New England Asset Group
In the third quarter of 2020, in conjunction with the retirement announcement of Mystic Units 8 and 9, Generation completed a comprehensive review of the estimated undiscounted future cash flows of the New England asset group and concluded that the estimated undiscounted future cash flows and fair value of the New England asset group were less than their carrying values. As a result, a pre-tax impairment charge of $500 million was recorded in the third quarter of 2020 in Operating and maintenance expense in Exelon’s Consolidated Statement of Operations and Comprehensive Income. See Note 7 - Early Plant Retirements for additional information.

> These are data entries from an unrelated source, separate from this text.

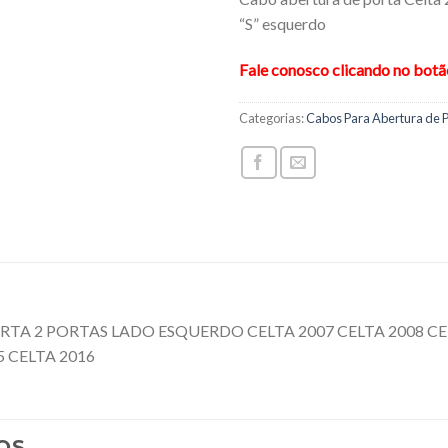
“S” esquerdo
Fale conosco clicando no bot
Categorias:
Cabos Para Abertura de 
 2 PORTAS LADO ESQUERDO CELTA 2007 CELTA 2008 CELT
5 CELTA 2016
OS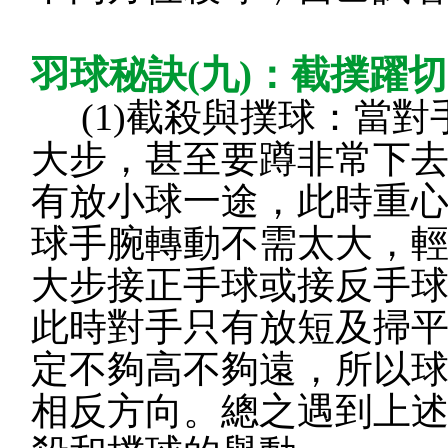
羽球秘訣(九)：截撲躍
(1)截殺與撲球：當
大步，甚至要蹲非常下去
有放小球一途，此時重
球手腕轉動不需太大，
大步接正手球或接反手
此時對手只有放短及掃
定不夠高不夠遠，所以
相反方向。總之遇到上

In the second quarter of 2021, an overall decline in the asset group's portfolio value suggested that the carrying value of the New England asset group may be impaired. Generation completed a comprehensive review of the estimated undiscounted future cash flows of the New England asset group and concluded that the carrying value was not recoverable and that its fair value was less than its carrying value. As a result, a pre-tax impairment charge of $350 million was recorded in the second quarter of 2021 in Operating and maintenance expense in Exelon’s Consolidated Statement of Operations and Comprehensive Income.
Contracted Wind Project
In the third quarter of 2021, significant long-term operational issues anticipated for a specific wind turbine technology suggested that the carrying value of a contracted wind asset, located in Maryland and part of the CRP joint venture, may be impaired. Generation completed a comprehensive review of the estimated undiscounted future cash flows and concluded that the carrying value of this contracted wind project was not recoverable and that its fair value was less than its carrying value. As a result, in the third quarter of 2021, a pre-tax impairment charge of $45 million was recorded in Operating and maintenance expense, $21 million of which was offset in Net income attributable to noncontrolling interests in Exelon’s Consolidated Statement of Operations and Comprehensive Income.

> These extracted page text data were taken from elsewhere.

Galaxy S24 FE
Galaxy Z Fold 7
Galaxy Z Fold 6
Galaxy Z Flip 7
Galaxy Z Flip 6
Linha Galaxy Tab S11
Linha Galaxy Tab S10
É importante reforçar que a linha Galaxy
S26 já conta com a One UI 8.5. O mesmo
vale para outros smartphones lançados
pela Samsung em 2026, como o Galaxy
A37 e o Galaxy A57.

Equity Method Investments in Certain Distributed Energy Companies
In the third quarter of 2019, Generation’s equity method investments in certain distributed energy companies were fully impaired due to an other-than-temporary decline in market conditions and underperforming projects. Exelon recorded a pre-tax impairment charge of $164 million in Equity in losses of unconsolidated affiliates and an offsetting pre-tax $96 million in Net income attributable to noncontrolling interests in the Consolidated Statement of Operations and Comprehensive Income. As a result, Generation accelerated the amortization of investment tax credits associated with these companies and Exelon recorded a benefit of $46 million in Income taxes. The impairment charge and the accelerated amortization of investment tax credits resulted in a net $15 million decrease to Exelon’s earnings. See Note 23 — Variable Interest Entities for additional information.